The following is the text of my 9 September 2010 Kaiser Health News column.
Since the inception of Medicare, policymakers have wrestled with the problem of how the program can best pay for beneficiaries’ medical services. The result of this decades-long struggle has been increasing costs and a Byzantine set of payment methods. However, today’s Medicare includes the elements of a more efficient payment system. Ironically, that efficient system would be based on one of the program’s most complex and controversial features: its public-private duality.
Today’s Medicare includes a fee-for-service plan for which the government sets the payment for each service and any willing provider may participate. It also includes private Medicare Advantage plans for which the government sets a capitated (per member) payment. In turn, Advantage plans negotiate provider payments and establish restricted networks. The two arms of this public-private hybrid exist in seeming political equilibrium and have their own specific strengths and weaknesses.
The fee-for-service arm, for instance, is available everywhere and provides a uniform, standard set of benefits. Because it is immune from the effects of provider market power, it is able to establish low prices in some markets, though it has poor control over volume. It also is slow to innovate and to adopt new modes of treatment, as evidenced by the fact that a prescription drug benefit was added to the program decades after such benefits were the norm in commercial insurance.
Meanwhile, private Advantage plans are more nimble. They can adapt as permitted by regulation to beneficiary demand and offer benefits beyond those of fee-for-service Medicare. Advantage plans also selectively contract with providers and are able to obtain low prices for health services in some urban areas where the threat of network exclusion is credible. However, the per-beneficiary taxpayer cost of providing coverage through an Advantage plan exceeds that of fee-for-service Medicare by 13% on average.

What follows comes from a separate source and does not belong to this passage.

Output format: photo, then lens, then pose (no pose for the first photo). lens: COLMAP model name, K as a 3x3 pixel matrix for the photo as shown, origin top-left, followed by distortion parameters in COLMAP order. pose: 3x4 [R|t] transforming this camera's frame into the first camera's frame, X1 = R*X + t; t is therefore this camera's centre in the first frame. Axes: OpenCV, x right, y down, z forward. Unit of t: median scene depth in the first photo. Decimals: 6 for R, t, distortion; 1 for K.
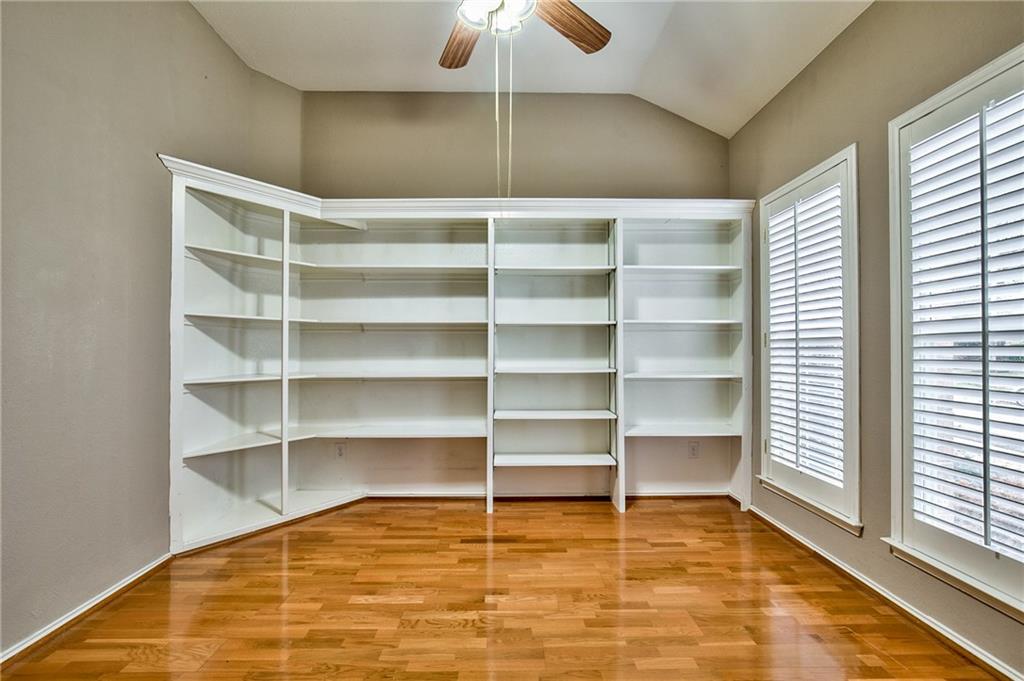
lens RADIAL K [[471.0, 0, 513.8], [0, 471.0, 343.1], [0, 0, 1]] dist [-0.030741, 0.010094]
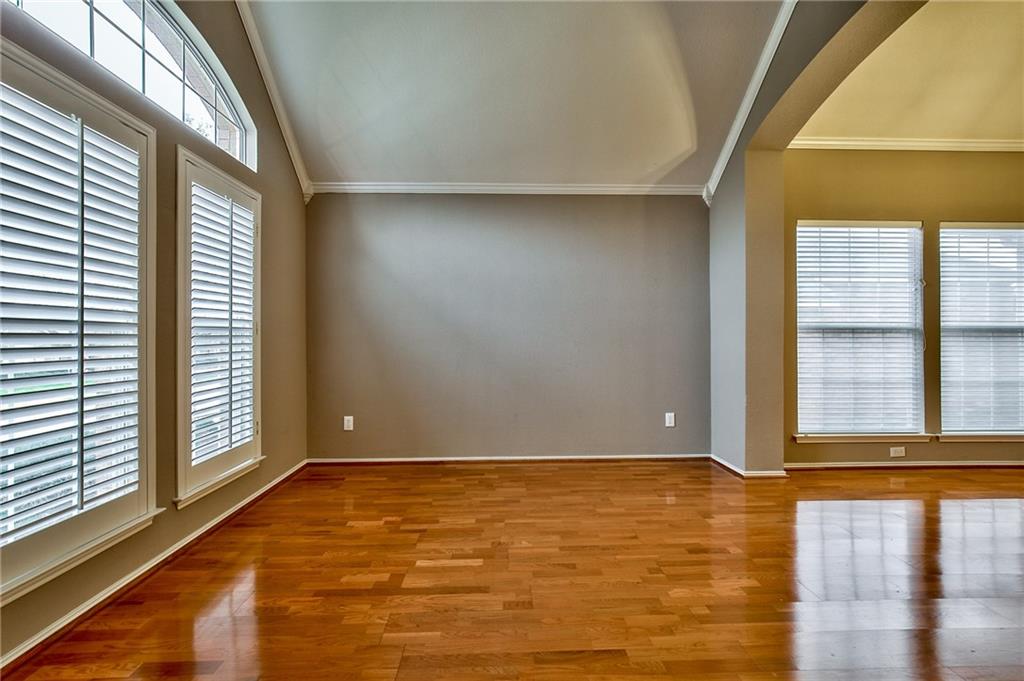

It begs the question: which is better — a government-run fee-for-service program or a system based on private plans? Reasonable people can disagree. But when it comes to taxpayer costs, the answer may be, “both.” Counter-intuitively, the program’s messy duality may include the potential for savings and efficiency.
Because health care markets are not all alike, what is best for one market may not be best for another. Within a model of competition across all Medicare plan types, the co-existence of private plans and a public fee-for-service option can be harnessed to reduce program costs.
According to analysis by American Enterprise Institute-funded health economists and researchers taxpayers could save 8% or about $50 billion per year (based on a 2010 Medicare cost estimate) through a competitive pricing system in which all plans, fee-for-service included, offer bids for a standardized set of benefits and the government pays all plans based on the lowest of these cost estimates. These potential savings come from the fact that Advantage plans can achieve lower costs in some markets, while fee-for-service can in others. As a result, with payments pegged to whatever plan type has the lowest cost in each local market, taxpayer dollars are used in the most efficient manner.
Under the bidding model preferred by these AEI analysts the lowest bid in a market – whether from a private plan or from fee-for-service Medicare – would be used to establish the government’s base payment to plans. This amount would then be risk-adjusted according to beneficiary health status. Beneficiaries opting for plans with higher costs or additional benefits would pay the additional cost. Means testing or a low-income subsidy program, as exists in today’s Medicare, could be incorporated to protect poorer beneficiaries from high residual out-of-pocket costs.
Competitive bidding can save money, but it is not a panacea for all of Medicare’s ills, and it doesn’t address every issue associated with the program. It cannot tell us what the standard, required set of benefits upon which plans bid ought to be — only that we need consensus on such a benefit. It would mean that the beneficiary cost of fee-for-service coverage, as well as private plan coverage, would vary across markets, a feature some might consider inequitable. It also cannot, by itself, change the growth rate of health care costs. For that, further reforms to how fee-for-service and Advantage plans pay for care would be required, as well as changes system-wide, well beyond Medicare. However, bidding would ensure that taxpayers get the best value per dollar within the framework of the program’s hybrid public and private structure.
Given the seeming political equilibrium that has given rise to Medicare’s hybrid structure, most or all of tomorrow’s beneficiaries will likely be able to choose between public and private options. A shift to competitive bidding can help deliver those benefits more efficiently.